A next research priority in the subsequent studies is to break through these two limitations of the SVD-PCA-ANN model for a fully understanding of changes in the underground CO2 concentration in arid regions. To break through such limitations, the first principles to be considered in the subsequent studies include constructing better linear components for the preview model, finding more efficient learning systems, and introducing new environmental factors to reduce the uncertainty in the model analyses.

5. Conclusion

The considered environmental variables, including the soil and meteorological factors, can be recognized as potential controls of the underground CO2 concentration in arid regions, among which soil moisture, soil salinity, and wind speed are leading controls. Experimental results demonstrated that the proposed method performs better than SAE, SVM, and the well-known LSTM on the training, validation, and test data sets. The relationship between the underground CO2 concentration in arid regions and the considered environmental variables cannot be characterized as a single linear function.

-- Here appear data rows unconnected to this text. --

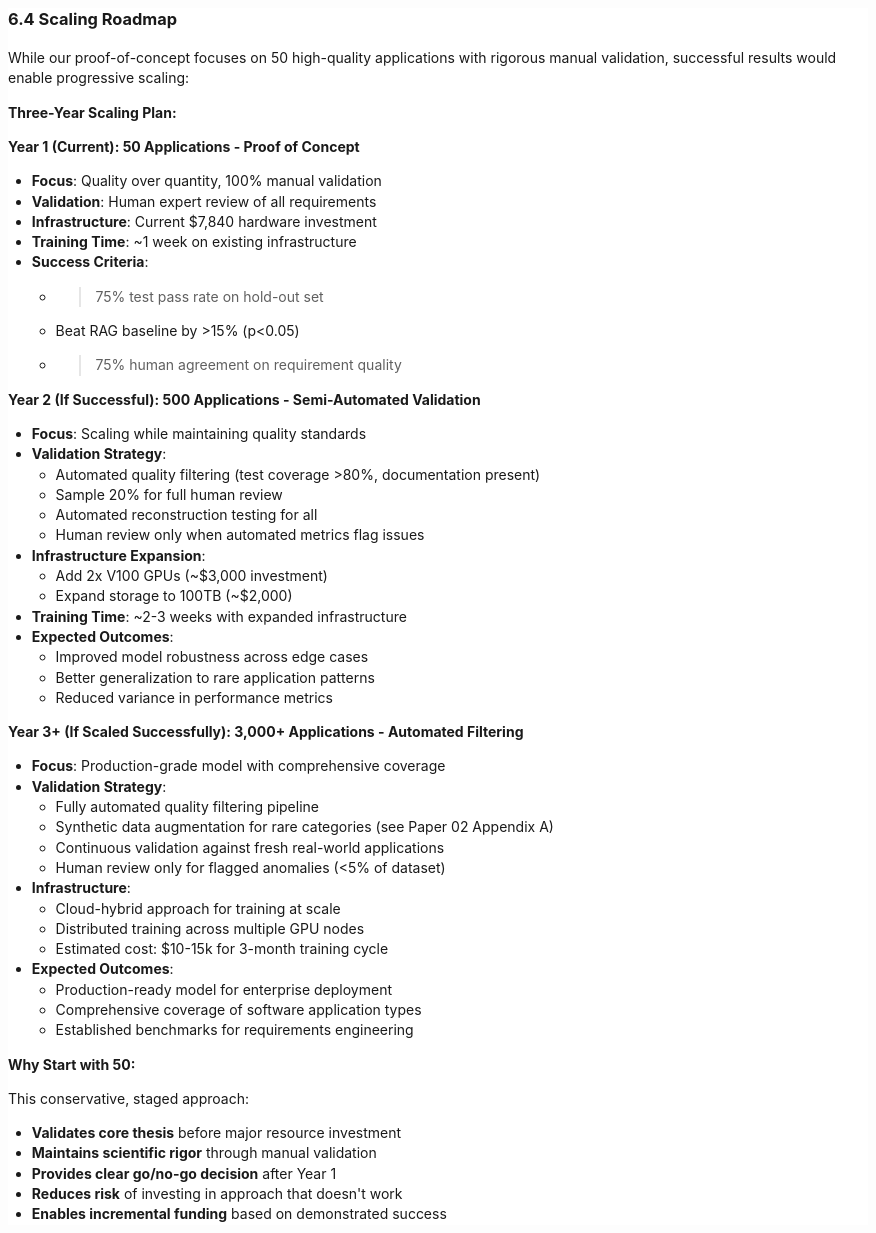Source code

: ### 6.4 Scaling Roadmap

While our proof-of-concept focuses on 50 high-quality applications with rigorous manual validation, successful results would enable progressive scaling:

**Three-Year Scaling Plan:**

**Year 1 (Current): 50 Applications - Proof of Concept**
- **Focus**: Quality over quantity, 100% manual validation
- **Validation**: Human expert review of all requirements
- **Infrastructure**: Current $7,840 hardware investment
- **Training Time**: ~1 week on existing infrastructure
- **Success Criteria**:
  - >75% test pass rate on hold-out set
  - Beat RAG baseline by >15% (p<0.05)
  - >75% human agreement on requirement quality

**Year 2 (If Successful): 500 Applications - Semi-Automated Validation**
- **Focus**: Scaling while maintaining quality standards
- **Validation Strategy**:
  - Automated quality filtering (test coverage >80%, documentation present)
  - Sample 20% for full human review
  - Automated reconstruction testing for all
  - Human review only when automated metrics flag issues
- **Infrastructure Expansion**:
  - Add 2x V100 GPUs (~$3,000 investment)
  - Expand storage to 100TB (~$2,000)
- **Training Time**: ~2-3 weeks with expanded infrastructure
- **Expected Outcomes**:
  - Improved model robustness across edge cases
  - Better generalization to rare application patterns
  - Reduced variance in performance metrics

**Year 3+ (If Scaled Successfully): 3,000+ Applications - Automated Filtering**
- **Focus**: Production-grade model with comprehensive coverage
- **Validation Strategy**:
  - Fully automated quality filtering pipeline
  - Synthetic data augmentation for rare categories (see Paper 02 Appendix A)
  - Continuous validation against fresh real-world applications
  - Human review only for flagged anomalies (<5% of dataset)
- **Infrastructure**:
  - Cloud-hybrid approach for training at scale
  - Distributed training across multiple GPU nodes
  - Estimated cost: $10-15k for 3-month training cycle
- **Expected Outcomes**:
  - Production-ready model for enterprise deployment
  - Comprehensive coverage of software application types
  - Established benchmarks for requirements engineering

**Why Start with 50:**

This conservative, staged approach:
- **Validates core thesis** before major resource investment
- **Maintains scientific rigor** through manual validation
- **Provides clear go/no-go decision** after Year 1
- **Reduces risk** of investing in approach that doesn't work
- **Enables incremental funding** based on demonstrated success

The SVD-PCA-ANN model can effectively predict the underground CO2 concentration in arid regions by integrating the advantages of both linear and nonlinear models and therefore presents a novel method for studying soil CO2 absorption in arid regions.

Data Availability

The data utilized to support the theory and models of the present study are available from the corresponding authors upon request.

Conflicts of Interest

The authors declare that there are no conflicts of interest regarding the publication of this article.

Acknowledgments

This research was funded by the National Natural Science Foundation of China (41571299), the Shanghai High-Level Base-Building Project for Industrial Technology Innovation (1021GN204005-A06), and the Ningbo Natural Science Foundation (2019A610106).